Years have gone by and we are not who we used to be anymore.
I am a single mommy, a career woman, climbing the corporate ladder....a far cry from the girl you met who lived just for that day, who had no plans, no structure.
You? you are now twice divorced, and who knows in what other ways you may have changed.
I wrote you a note after a friend died. To tell you you had my heart years back. To tell you, that you stayed in my heart to this day. Not in love with you, took me a long time, but I got over you...but yes, you were THE love of my life, and you changed me...and no matter what I wished you love.
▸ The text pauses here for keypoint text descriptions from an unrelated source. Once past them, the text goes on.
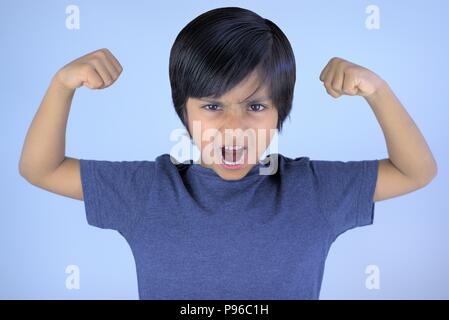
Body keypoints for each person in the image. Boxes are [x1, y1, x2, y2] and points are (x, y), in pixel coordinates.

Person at [18, 7, 437, 299]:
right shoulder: (148, 191)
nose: (233, 128)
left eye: (256, 107)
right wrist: (61, 85)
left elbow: (415, 171)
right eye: (213, 106)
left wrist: (377, 91)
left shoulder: (313, 191)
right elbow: (41, 168)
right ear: (183, 110)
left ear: (280, 113)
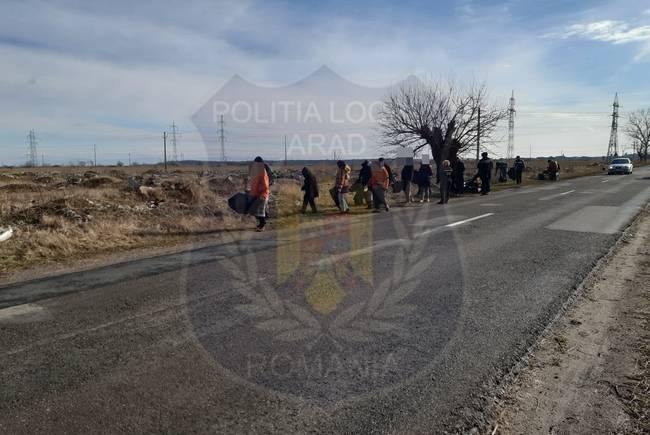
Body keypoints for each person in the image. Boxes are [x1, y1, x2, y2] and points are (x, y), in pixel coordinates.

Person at [248, 156, 270, 231]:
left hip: (262, 194)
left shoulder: (262, 172)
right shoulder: (257, 171)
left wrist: (261, 192)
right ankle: (262, 223)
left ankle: (262, 226)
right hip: (258, 194)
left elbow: (265, 184)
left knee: (260, 211)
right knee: (257, 211)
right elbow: (255, 183)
Your response? validation! After all these years...validation. You said you often thought of me and that you wondered if I was the one who got away. Not wanting to start anything, just saying your piece...as was I.
I read, and read, and read your message. I wish I could say in all honesty that it didn't shake me. But it did. It brought back so many thoughts and feelings.
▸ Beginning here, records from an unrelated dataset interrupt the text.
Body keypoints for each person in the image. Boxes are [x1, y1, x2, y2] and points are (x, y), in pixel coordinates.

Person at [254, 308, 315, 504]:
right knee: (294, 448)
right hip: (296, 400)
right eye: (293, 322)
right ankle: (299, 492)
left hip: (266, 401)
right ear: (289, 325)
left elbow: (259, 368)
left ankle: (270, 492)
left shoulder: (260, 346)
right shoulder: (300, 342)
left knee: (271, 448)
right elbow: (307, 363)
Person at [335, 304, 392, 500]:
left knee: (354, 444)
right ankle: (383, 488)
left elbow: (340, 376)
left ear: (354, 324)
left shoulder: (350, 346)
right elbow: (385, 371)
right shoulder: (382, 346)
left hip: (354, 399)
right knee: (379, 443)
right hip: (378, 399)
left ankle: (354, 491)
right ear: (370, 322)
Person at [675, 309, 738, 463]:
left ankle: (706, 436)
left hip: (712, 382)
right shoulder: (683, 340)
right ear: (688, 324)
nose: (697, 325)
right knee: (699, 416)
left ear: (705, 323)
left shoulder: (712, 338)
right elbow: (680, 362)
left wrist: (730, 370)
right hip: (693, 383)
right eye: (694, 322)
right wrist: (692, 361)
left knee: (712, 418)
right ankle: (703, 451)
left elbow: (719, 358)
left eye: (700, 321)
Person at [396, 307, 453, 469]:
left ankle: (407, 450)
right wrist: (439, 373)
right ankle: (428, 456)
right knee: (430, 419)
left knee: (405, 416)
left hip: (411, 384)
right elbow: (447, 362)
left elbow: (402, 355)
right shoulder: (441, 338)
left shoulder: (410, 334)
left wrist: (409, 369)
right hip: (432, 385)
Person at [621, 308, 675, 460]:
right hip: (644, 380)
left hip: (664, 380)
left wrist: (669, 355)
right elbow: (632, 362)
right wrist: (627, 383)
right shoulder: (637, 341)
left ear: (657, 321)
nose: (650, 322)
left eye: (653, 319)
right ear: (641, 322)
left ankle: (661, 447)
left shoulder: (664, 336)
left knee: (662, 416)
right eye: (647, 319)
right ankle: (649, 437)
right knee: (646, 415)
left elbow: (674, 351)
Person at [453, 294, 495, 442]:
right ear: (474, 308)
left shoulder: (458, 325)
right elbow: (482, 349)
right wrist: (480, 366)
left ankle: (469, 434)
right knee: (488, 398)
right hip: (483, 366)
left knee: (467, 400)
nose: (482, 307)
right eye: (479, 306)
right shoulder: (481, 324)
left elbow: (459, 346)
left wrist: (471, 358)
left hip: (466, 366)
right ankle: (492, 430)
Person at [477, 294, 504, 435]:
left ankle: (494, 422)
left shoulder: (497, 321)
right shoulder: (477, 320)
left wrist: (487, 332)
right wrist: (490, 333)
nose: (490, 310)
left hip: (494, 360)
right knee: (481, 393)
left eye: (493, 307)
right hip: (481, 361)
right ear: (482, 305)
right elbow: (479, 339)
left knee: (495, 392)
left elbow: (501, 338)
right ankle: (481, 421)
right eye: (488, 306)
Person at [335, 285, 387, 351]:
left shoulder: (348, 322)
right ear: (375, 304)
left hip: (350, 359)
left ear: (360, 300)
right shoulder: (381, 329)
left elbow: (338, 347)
And now I am so sad because I had to face the fact that although there have been several guys after you, there has been no love. I can't imagine there will ever be. I remember thinking years back that I was done. That I simply couldn't/wouldn't find any one else to love because I had met THE ONE, and nothing else would do.
Today, I say I was wrong. Today I will choose to be loved, and love someone...anyone...who is worth it. It won't be a great love. It won't be you...but it will be real and valuable.